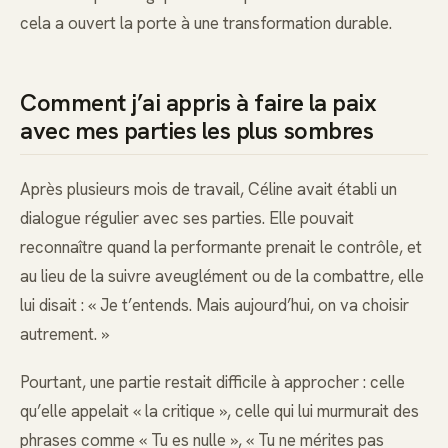
cela a ouvert la porte à une transformation durable.
Comment j’ai appris à faire la paix
avec mes parties les plus sombres
Après plusieurs mois de travail, Céline avait établi un
dialogue régulier avec ses parties. Elle pouvait
reconnaître quand la performante prenait le contrôle, et
au lieu de la suivre aveuglément ou de la combattre, elle
lui disait : « Je t’entends. Mais aujourd’hui, on va choisir
autrement. »
Pourtant, une partie restait difficile à approcher : celle
qu’elle appelait « la critique », celle qui lui murmurait des
phrases comme « Tu es nulle », « Tu ne mérites pas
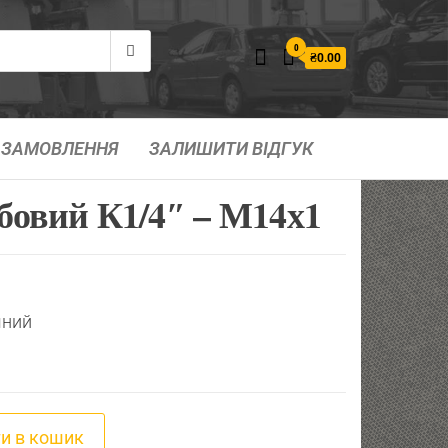
0
₴0.00
ЗАМОВЛЕННЯ
ЗАЛИШИТИ ВІДГУК
бовий К1/4″ – М14х1
чний
/4" - М14х1 кількість
и в кошик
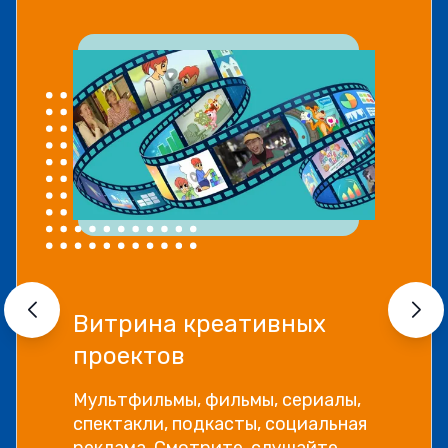
Витрина креативных
проектов
Мультфильмы, фильмы, сериалы,
спектакли, подкасты, социальная
реклама. Смотрите, слушайте,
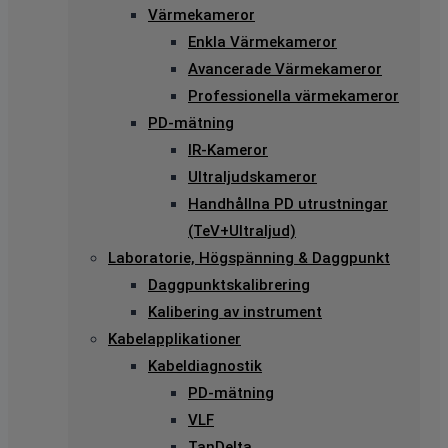
Värmekameror
Enkla Värmekameror
Avancerade Värmekameror
Professionella värmekameror
PD-mätning
IR-Kameror
Ultraljudskameror
Handhållna PD utrustningar
(TeV+Ultraljud)
Laboratorie, Högspänning & Daggpunkt
Daggpunktskalibrering
Kalibering av instrument
Kabelapplikationer
Kabeldiagnostik
PD-mätning
VLF
TanDelta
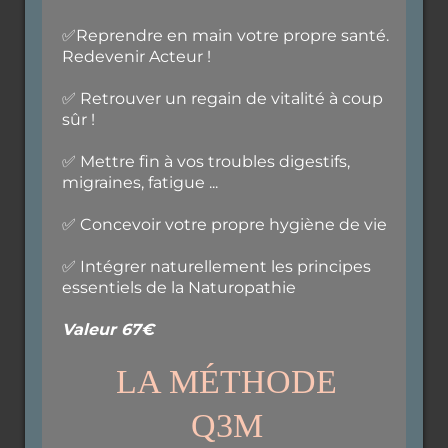
✅Reprendre en main votre propre santé.
Redevenir Acteur !
✅ Retrouver un regain de vitalité à coup
sûr !
✅ Mettre fin à vos troubles digestifs,
migraines, fatigue ...
✅ Concevoir votre propre hygiène de vie
✅ Intégrer naturellement les principes
essentiels de la Naturopathie
Valeur 67€
LA MÉTHODE
Q3M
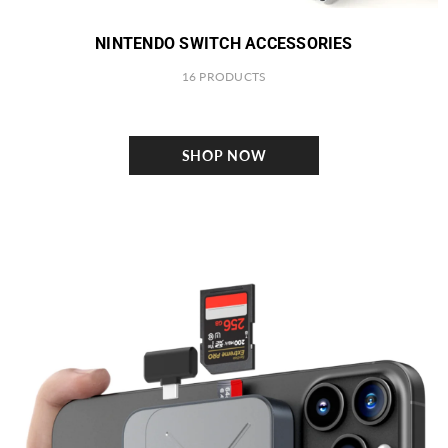
NINTENDO SWITCH ACCESSORIES
16 PRODUCTS
SHOP NOW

PROBLEM STATEMENT – In the entries above, which lines hold the string "celle"? Report all of them.

REPLY TO THE EXERCISE –
Pourtant, une partie restait difficile à approcher : celle
qu’elle appelait « la critique », celle qui lui murmurait des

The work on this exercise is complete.